Copy each record exactly and skip its pictures.
- Opening Delimiter -
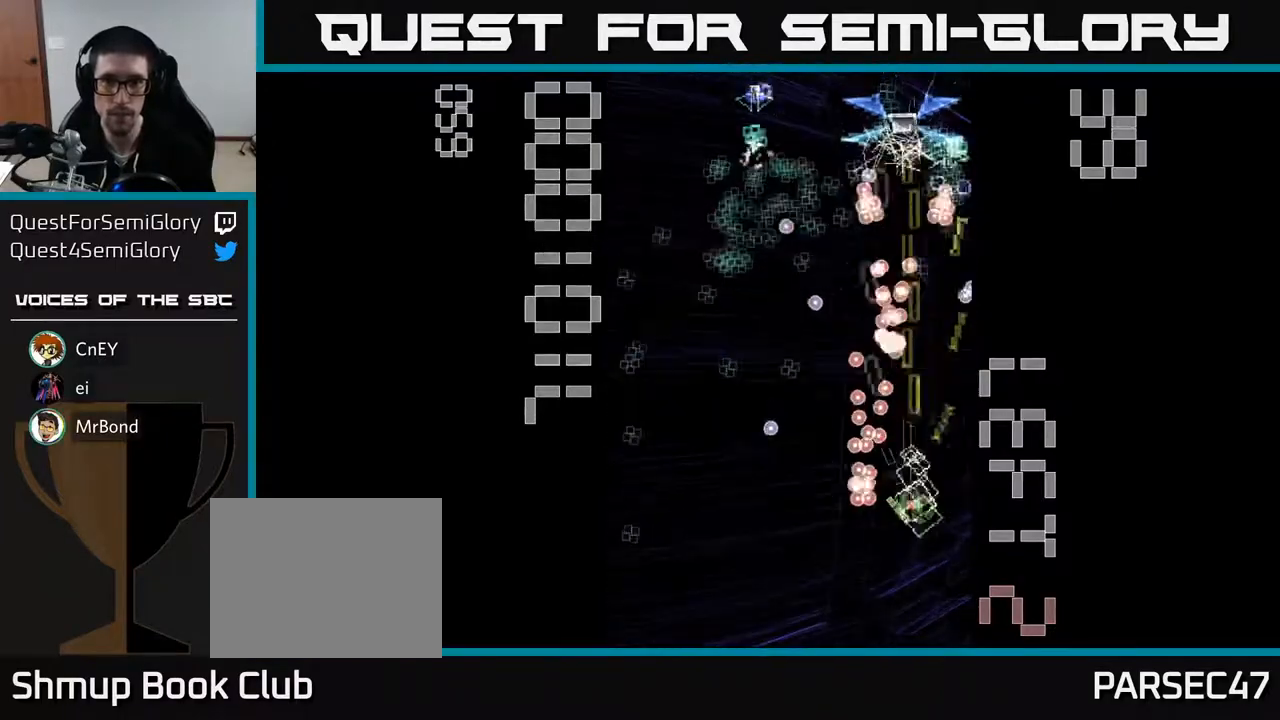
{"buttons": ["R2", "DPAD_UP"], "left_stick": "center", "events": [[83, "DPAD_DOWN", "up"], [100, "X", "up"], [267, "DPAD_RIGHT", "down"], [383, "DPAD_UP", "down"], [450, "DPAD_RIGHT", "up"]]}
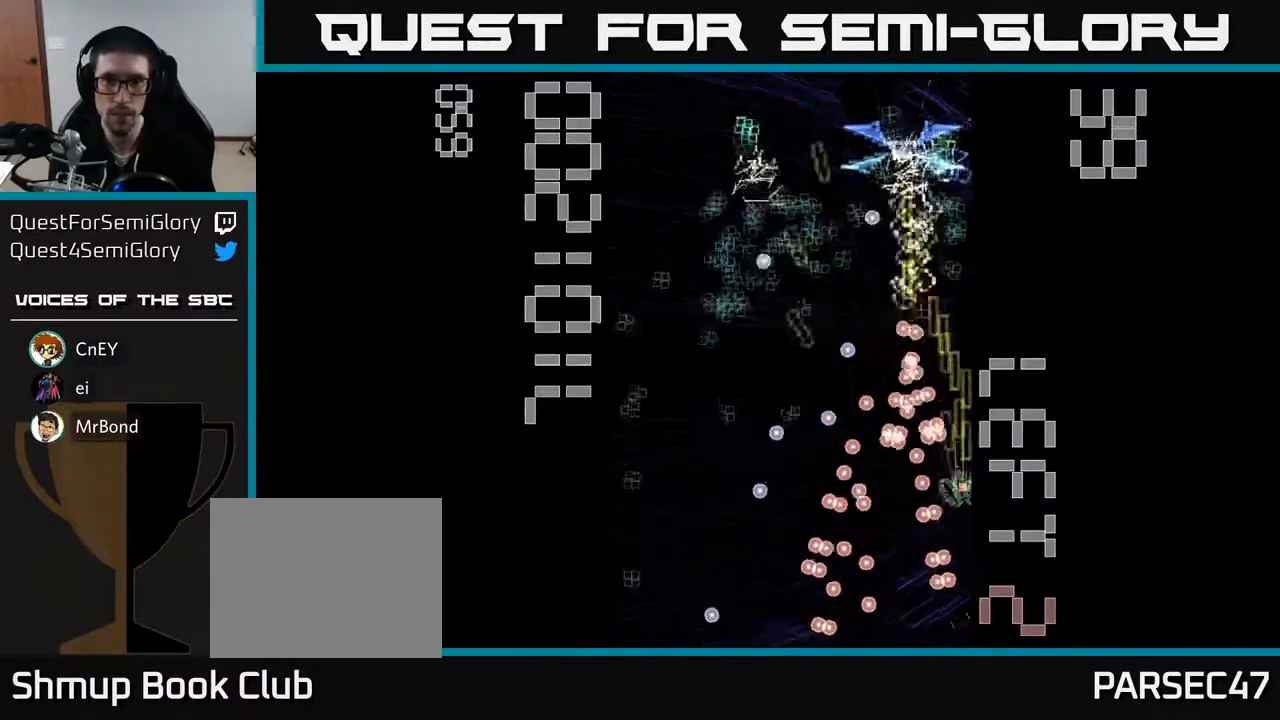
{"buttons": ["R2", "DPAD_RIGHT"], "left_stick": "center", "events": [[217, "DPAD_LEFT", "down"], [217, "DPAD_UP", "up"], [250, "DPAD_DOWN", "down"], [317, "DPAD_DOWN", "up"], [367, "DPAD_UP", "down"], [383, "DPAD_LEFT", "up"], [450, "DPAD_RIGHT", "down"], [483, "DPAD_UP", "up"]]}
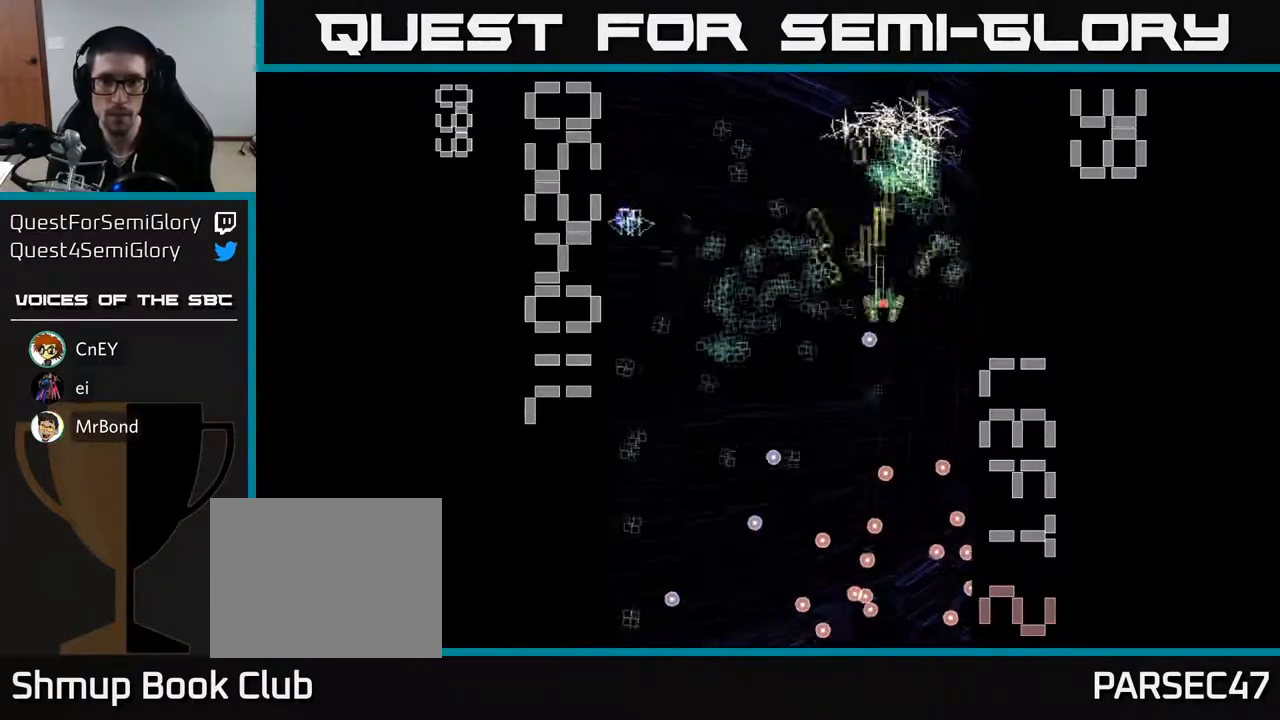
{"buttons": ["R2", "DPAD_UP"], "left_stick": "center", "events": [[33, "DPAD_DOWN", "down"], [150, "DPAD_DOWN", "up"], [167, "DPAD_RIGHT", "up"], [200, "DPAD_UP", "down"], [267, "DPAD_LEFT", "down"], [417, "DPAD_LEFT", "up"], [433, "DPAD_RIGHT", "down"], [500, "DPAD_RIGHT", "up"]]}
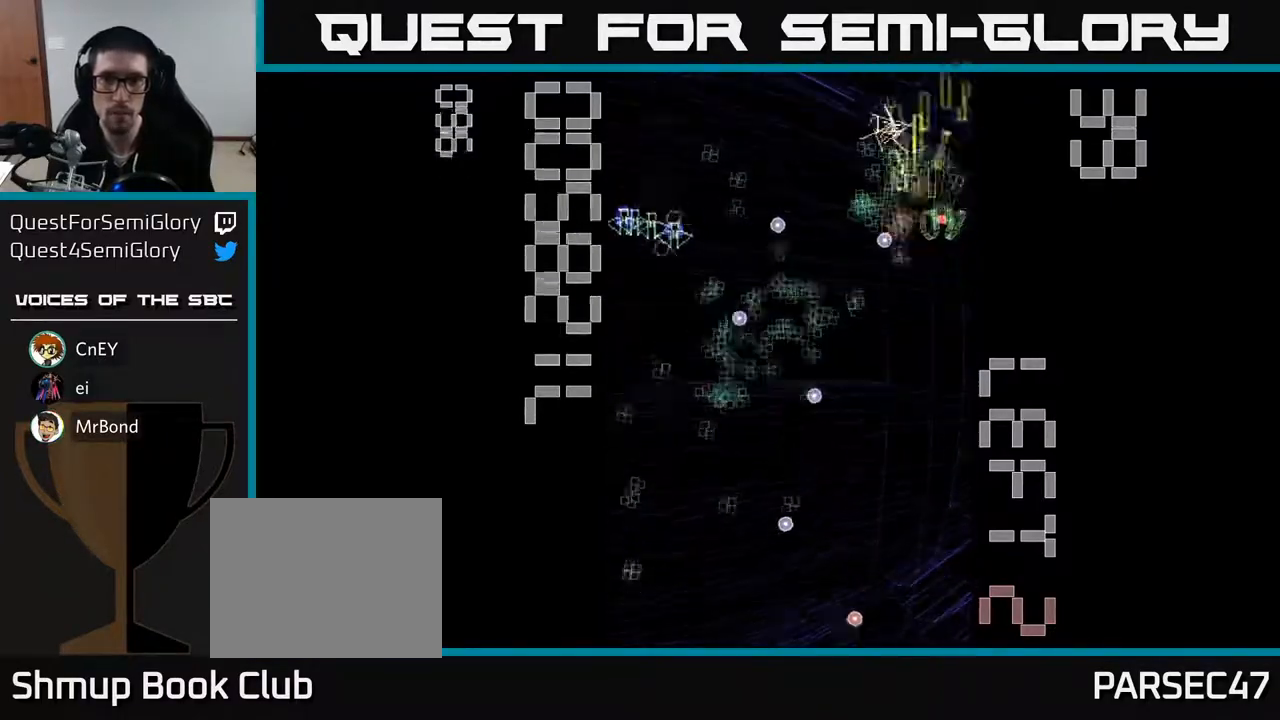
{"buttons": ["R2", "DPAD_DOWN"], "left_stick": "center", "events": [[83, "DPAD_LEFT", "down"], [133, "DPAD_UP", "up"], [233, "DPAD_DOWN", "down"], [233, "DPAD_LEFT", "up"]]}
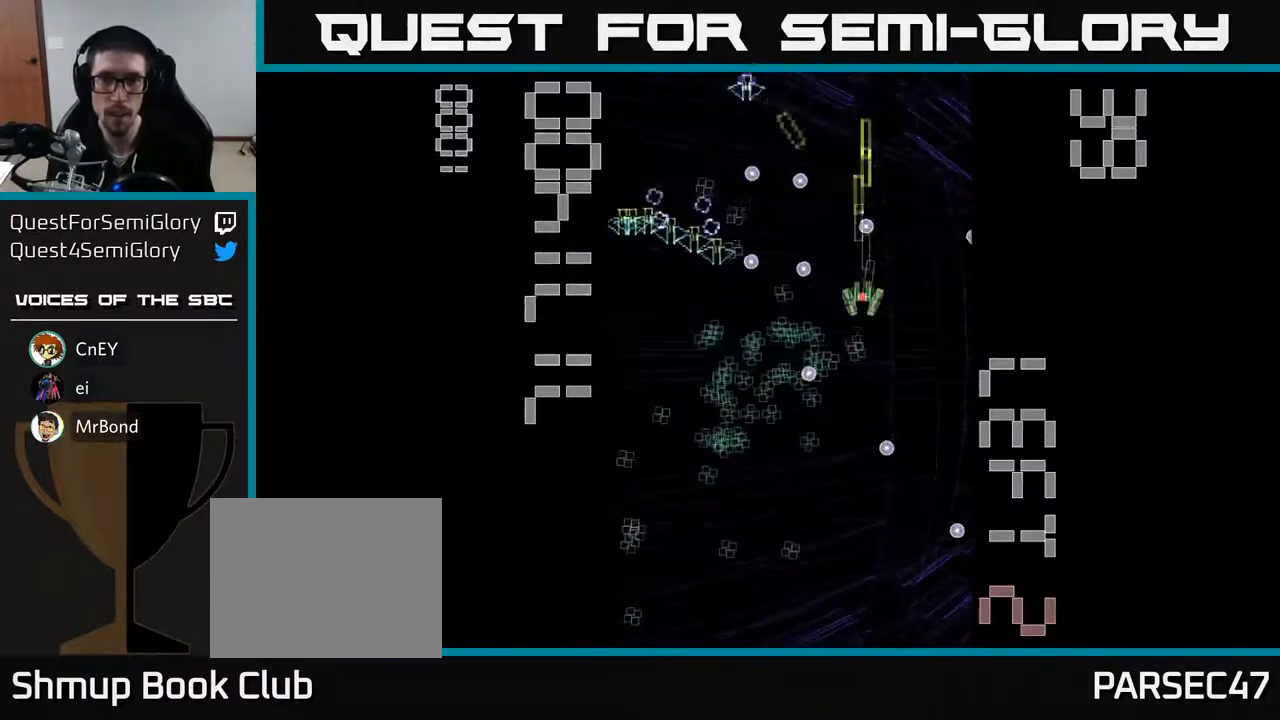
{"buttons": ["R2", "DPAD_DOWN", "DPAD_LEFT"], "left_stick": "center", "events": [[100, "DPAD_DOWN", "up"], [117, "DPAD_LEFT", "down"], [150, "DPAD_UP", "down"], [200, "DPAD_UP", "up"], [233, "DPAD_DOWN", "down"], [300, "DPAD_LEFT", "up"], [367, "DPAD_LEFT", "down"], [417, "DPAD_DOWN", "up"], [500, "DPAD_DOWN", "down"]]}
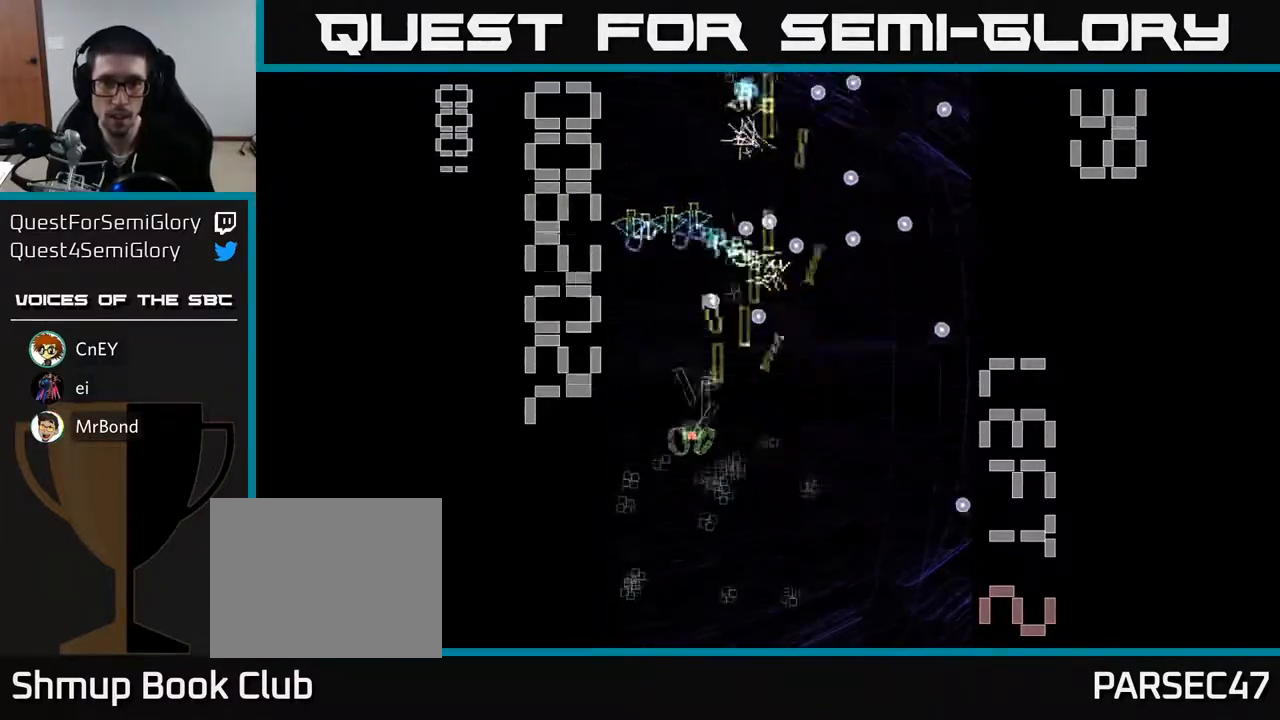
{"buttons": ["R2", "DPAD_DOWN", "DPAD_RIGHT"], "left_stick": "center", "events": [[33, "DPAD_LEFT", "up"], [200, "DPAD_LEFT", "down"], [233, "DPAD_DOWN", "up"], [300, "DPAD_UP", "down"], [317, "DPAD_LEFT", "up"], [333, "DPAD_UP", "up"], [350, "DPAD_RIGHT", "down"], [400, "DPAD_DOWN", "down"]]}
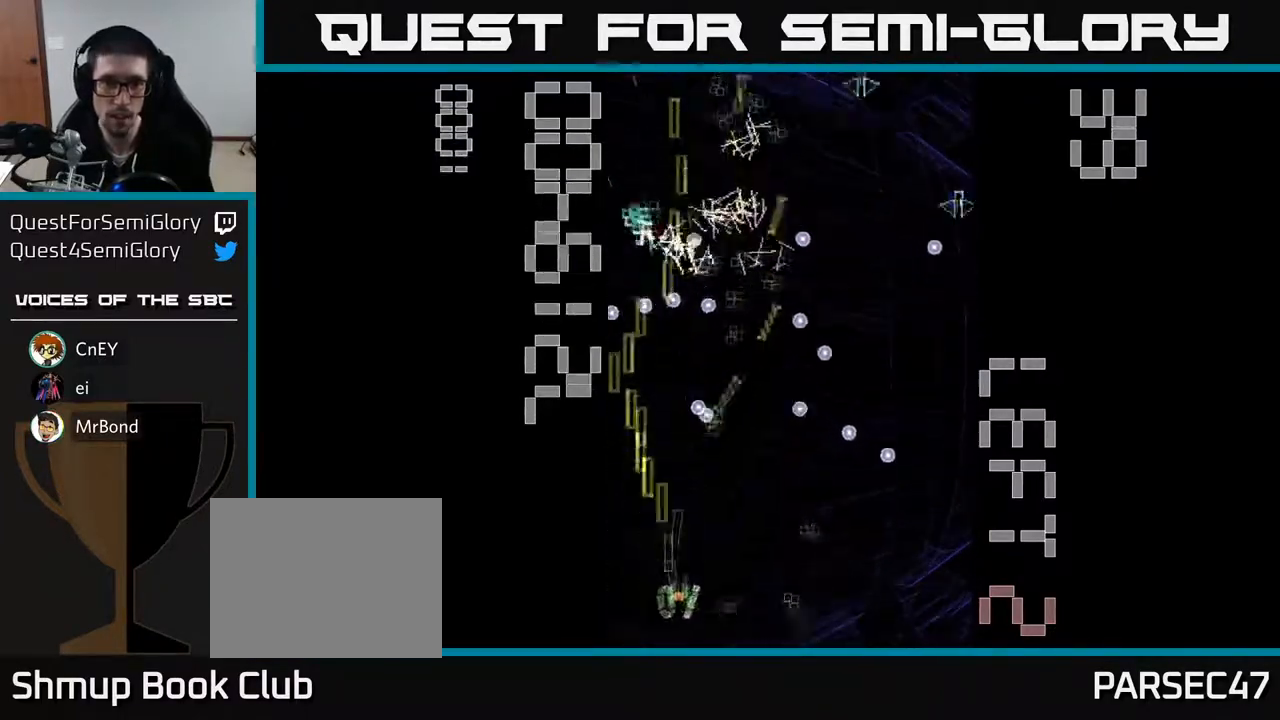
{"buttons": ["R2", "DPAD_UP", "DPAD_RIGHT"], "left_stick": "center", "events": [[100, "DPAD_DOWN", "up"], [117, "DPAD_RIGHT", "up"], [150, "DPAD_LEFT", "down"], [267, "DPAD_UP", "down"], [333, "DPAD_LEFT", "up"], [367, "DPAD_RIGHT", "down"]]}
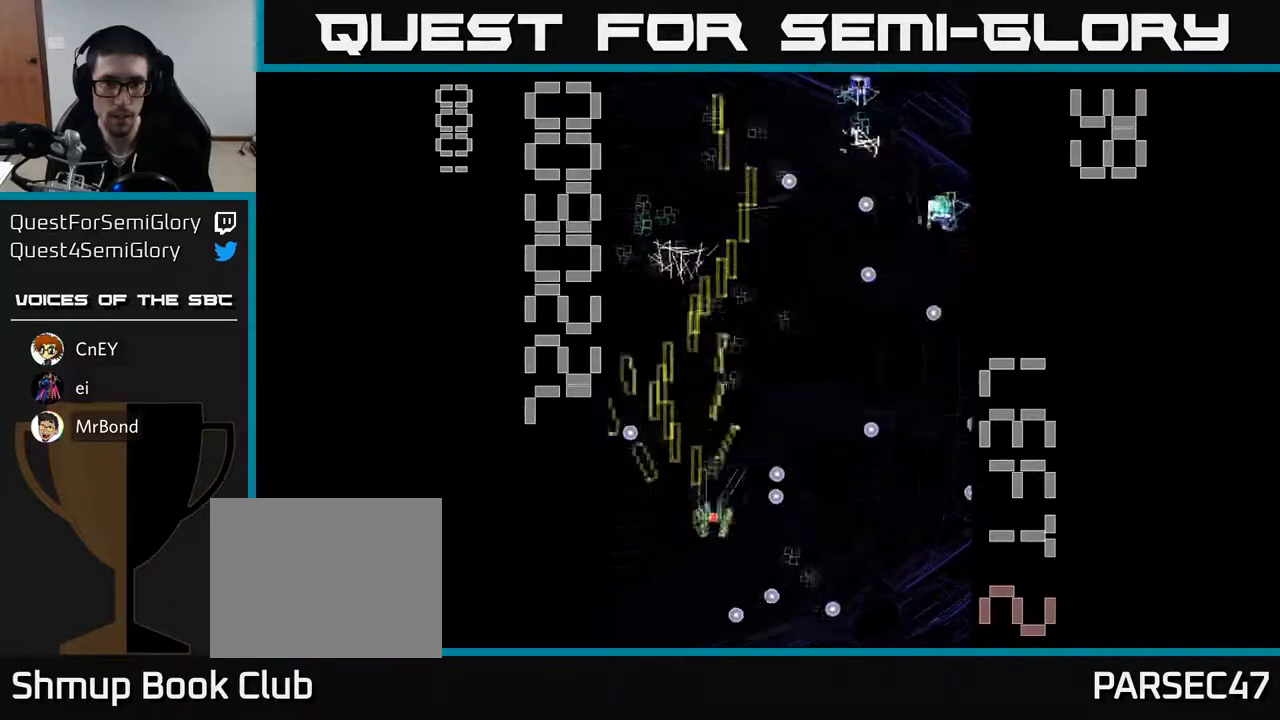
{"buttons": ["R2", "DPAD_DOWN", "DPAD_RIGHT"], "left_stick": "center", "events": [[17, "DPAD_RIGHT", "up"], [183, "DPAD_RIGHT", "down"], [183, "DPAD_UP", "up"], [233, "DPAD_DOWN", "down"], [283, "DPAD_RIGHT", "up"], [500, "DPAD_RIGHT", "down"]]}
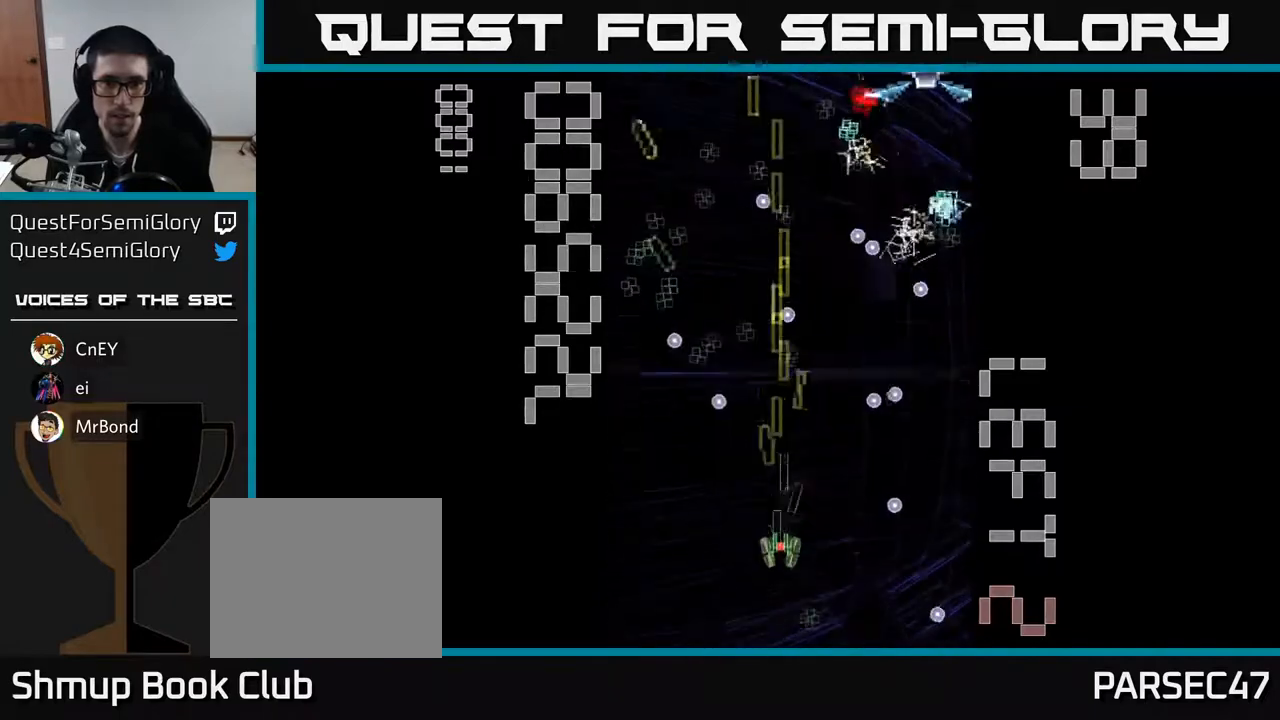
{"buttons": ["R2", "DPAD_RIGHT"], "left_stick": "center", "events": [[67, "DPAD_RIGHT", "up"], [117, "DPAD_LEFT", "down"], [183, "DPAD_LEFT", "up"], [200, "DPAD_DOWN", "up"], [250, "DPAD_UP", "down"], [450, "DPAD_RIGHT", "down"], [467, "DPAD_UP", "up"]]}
- Closing Delimiter -
[TASK ANSWER]:
{"buttons": ["R2", "DPAD_UP"], "left_stick": "center", "events": [[83, "DPAD_DOWN", "up"], [100, "X", "up"], [267, "DPAD_RIGHT", "down"], [383, "DPAD_UP", "down"], [450, "DPAD_RIGHT", "up"]]}
{"buttons": ["R2", "DPAD_RIGHT"], "left_stick": "center", "events": [[217, "DPAD_LEFT", "down"], [217, "DPAD_UP", "up"], [250, "DPAD_DOWN", "down"], [317, "DPAD_DOWN", "up"], [367, "DPAD_UP", "down"], [383, "DPAD_LEFT", "up"], [450, "DPAD_RIGHT", "down"], [483, "DPAD_UP", "up"]]}
{"buttons": ["R2", "DPAD_UP"], "left_stick": "center", "events": [[33, "DPAD_DOWN", "down"], [150, "DPAD_DOWN", "up"], [167, "DPAD_RIGHT", "up"], [200, "DPAD_UP", "down"], [267, "DPAD_LEFT", "down"], [417, "DPAD_LEFT", "up"], [433, "DPAD_RIGHT", "down"], [500, "DPAD_RIGHT", "up"]]}
{"buttons": ["R2", "DPAD_DOWN"], "left_stick": "center", "events": [[83, "DPAD_LEFT", "down"], [133, "DPAD_UP", "up"], [233, "DPAD_DOWN", "down"], [233, "DPAD_LEFT", "up"]]}
{"buttons": ["R2", "DPAD_DOWN", "DPAD_LEFT"], "left_stick": "center", "events": [[100, "DPAD_DOWN", "up"], [117, "DPAD_LEFT", "down"], [150, "DPAD_UP", "down"], [200, "DPAD_UP", "up"], [233, "DPAD_DOWN", "down"], [300, "DPAD_LEFT", "up"], [367, "DPAD_LEFT", "down"], [417, "DPAD_DOWN", "up"], [500, "DPAD_DOWN", "down"]]}
{"buttons": ["R2", "DPAD_DOWN", "DPAD_RIGHT"], "left_stick": "center", "events": [[33, "DPAD_LEFT", "up"], [200, "DPAD_LEFT", "down"], [233, "DPAD_DOWN", "up"], [300, "DPAD_UP", "down"], [317, "DPAD_LEFT", "up"], [333, "DPAD_UP", "up"], [350, "DPAD_RIGHT", "down"], [400, "DPAD_DOWN", "down"]]}
{"buttons": ["R2", "DPAD_UP", "DPAD_RIGHT"], "left_stick": "center", "events": [[100, "DPAD_DOWN", "up"], [117, "DPAD_RIGHT", "up"], [150, "DPAD_LEFT", "down"], [267, "DPAD_UP", "down"], [333, "DPAD_LEFT", "up"], [367, "DPAD_RIGHT", "down"]]}
{"buttons": ["R2", "DPAD_DOWN", "DPAD_RIGHT"], "left_stick": "center", "events": [[17, "DPAD_RIGHT", "up"], [183, "DPAD_RIGHT", "down"], [183, "DPAD_UP", "up"], [233, "DPAD_DOWN", "down"], [283, "DPAD_RIGHT", "up"], [500, "DPAD_RIGHT", "down"]]}
{"buttons": ["R2", "DPAD_RIGHT"], "left_stick": "center", "events": [[67, "DPAD_RIGHT", "up"], [117, "DPAD_LEFT", "down"], [183, "DPAD_LEFT", "up"], [200, "DPAD_DOWN", "up"], [250, "DPAD_UP", "down"], [450, "DPAD_RIGHT", "down"], [467, "DPAD_UP", "up"]]}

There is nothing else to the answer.